A law prof emphatically made the point, that while Florida’s governor seems to be on a drunken unconstitutional law enactment spree, until such time as some of the goofier bills become law, and aren’t laughed out of court as unconstitutional crap, they’re not worth getting too worked up about.
After all, performative bills are nothing new, and until they actually become law and are sustained, they’re just plays put on to soothe the fevered breasts of useful idiots Laugh or cry, they don’t matter until they matter. One such performative law seeks to undo the seminal 1964 Supreme Court decision in New York Times v. Sullivan. Ron DeSantis doesn’t like it.
The Supreme Court, in a case that dates back nearly 60 years, ruled that even if that speech might be damaging or include errors, it should generally be protected against claims of libel and slander. All three would lose that protection — and be subject to ruinous defamation lawsuits — under a bill that is moving through the Florida House and is based on longstanding goals of Gov. Ron DeSantis.
The bill represents a dangerous threat to free expression in the United States, not only for the news media, but for all Americans, whatever their political beliefs. There’s still time for Florida lawmakers to reject this crude pandering and ensure that their constituents retain the right to free speech.
It is a bad law, a dumb law, an unconstitutional law, at least given the current state of constitutional law.
It would change the definition of actual malice to include any allegation that is “inherently improbable” — an impossibly vague standard — or that is based on what it calls an “unverified” statement by an anonymous source. In fact, it says that all anonymous statements, a crucial tool for investigative reporting, are “presumptively false” for the purposes of a defamation case.
Under the bill, a public figure would no longer need to show actual malice to win a defamation case if the allegation against the figure wasn’t related to the reason for the person’s public status. So if a person is publicly known for being elected president or governor, and a news organization publishes an investigation about that person’s private or business life unrelated to elected office, that report would not get the special liability protection provided by the Sullivan decision.
And there’s more wrong with the law in its efforts to put criticism of public officials at grave risk. The point, for First Amendment purposes, isn’t merely that the law contradicts Times v. Sullivan, but that it will have a grave chilling effect on the media and pretty much any speaker against public figure. After all, winning a defamation case after 4 years and half a mil in legal fees isn’t nearly as cool as one might think, though it does beat losing.
But this law, bad as it is, raises some questions that deserve some thought. On the one hand, the Supreme Court’s decision, creating the “actual malice” standard for a public figure suing for defamation basically pulled it out of its butt. While it can, and has, been met, it’s extremely difficult to overcome as it was meant to be. Neither people nor the media should fear taking elected officials to task, even if their criticisms are harsh and wrong. Sure, it would be better if they were always right, but being correct is often relative and disputed, and oftentimes there are legitimate arguments or attacks that turn out to be false. Stercus accidit, but that shouldn’t put media at risk of suit.

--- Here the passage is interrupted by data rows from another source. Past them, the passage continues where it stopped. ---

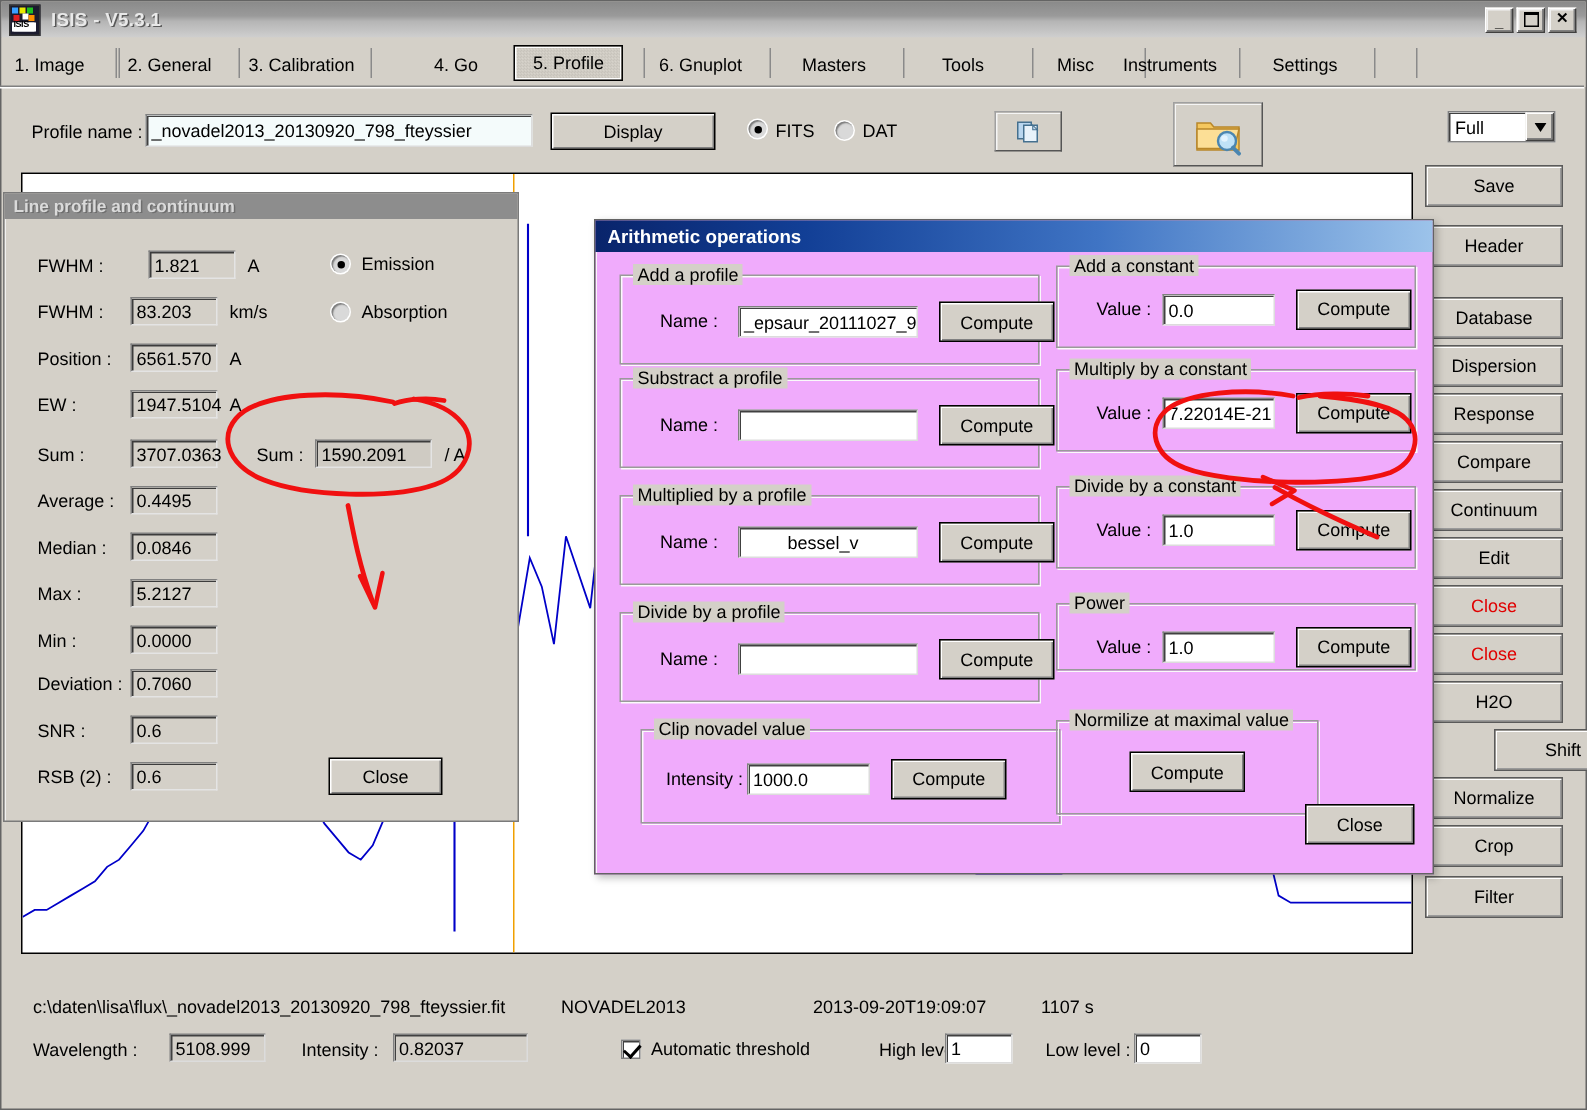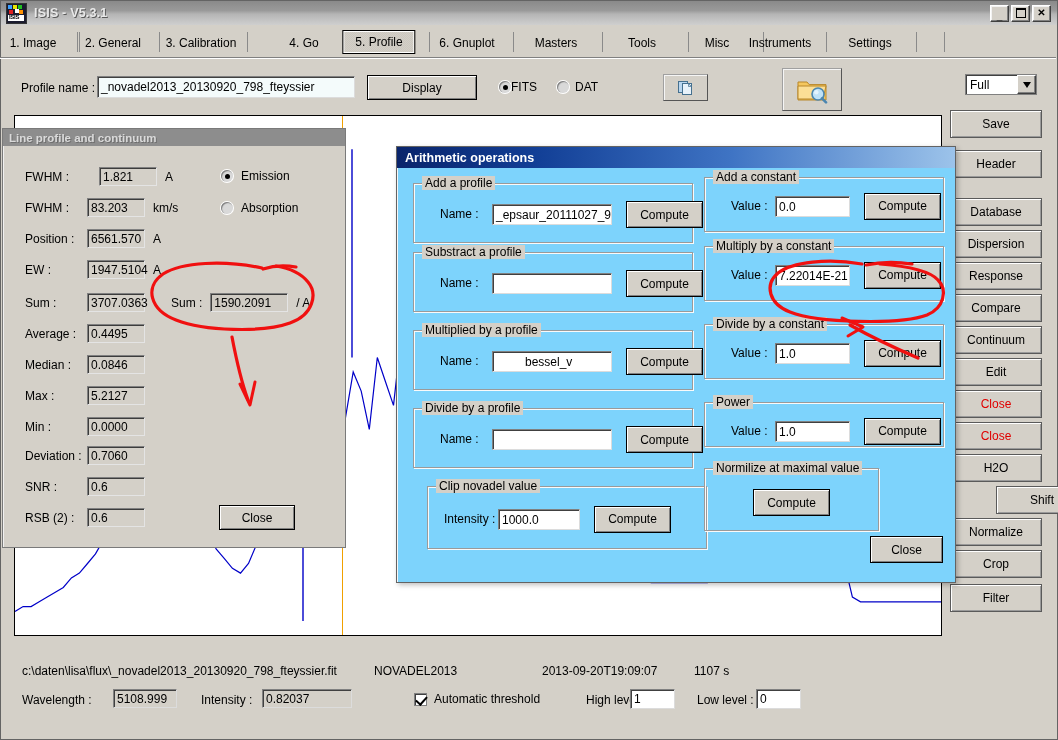--- a/index.html
+++ b/index.html
@@ -175,7 +175,7 @@
     <div class="txtin" style="position:absolute;left:96px;top:16px;width:258px;height:22px;line-height:17px;">_novadel2013_20130920_798_fteyssier</div>
     <div class="btn" style="position:absolute;left:366px;top:15px;width:110px;height:25px;">Display</div>
 
-    <div style="position:absolute;left:498px;top:20px;display:flex;align-items:center;">
+    <div style="position:absolute;left:498px;top:20px;display:flex;align-items:flex-start;gap:6px;">
       <span class="radio on"></span>
       <span class="lbl">FITS</span>
     </div>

All this, however, anticipates good faith on the part of the media and critics. The Supreme Court decided Times v. Sullivan back in the good old days, when journalism aspired to be objective. The decision presumed that, right or wrong, reporters were acting with the best of intentions to get things right, and so deserved as much protection from venal public figures who would attack rather than have their warts exposed as possible. Is that still the case?
Many in the media have taken to heart the notion that since perfect objectivity cannot be achieved, why bother trying? Or to be a bit more cynical about it, they believe they are entitle to report with “moral clarity,” and are thus freed from the constraints of facts to write stories and op-eds reflecting their “correct” vision of what the facts should be so that readers reach the “correct” understanding of the story.
In other words, they may fib a bit, whether to commission or omission. and publish stories that tell lies about public officials they deem evil. And they’re proud of themselves for it, because they are the good people fighting for goodness and puppies.
This was not the state of journalism for which Times v. Sullivan was written. And the mere fact that the reporting may be less than accurate does not necessarily rise to the level of actual malice, particularly given the plethora of ancillary legal safeguards such as substantial truth, opinion or reliance on sources whose identities are protected.
This is not to suggest that calling MAGA pols “fascist” should give rise to defamation any more than calling Trump orange, smelly and plump. But when there is a push combined with a progressive rationalization to eschew unsupportive facts and twist a few to damn those deemed appropriately damnable, would the Supreme Court have held that to deserve the heightened protections of Times v. Sullivan? While the actual malice standard, for better or worse, enabled generations of journalism to reveal some of the worst abuses by government and public figures, that was when journalism’s purpose was to tell the story, not destroy its enemies. If it’s weaponized against the truth, reporters may give rise to revisiting the law that’s protected them for generations.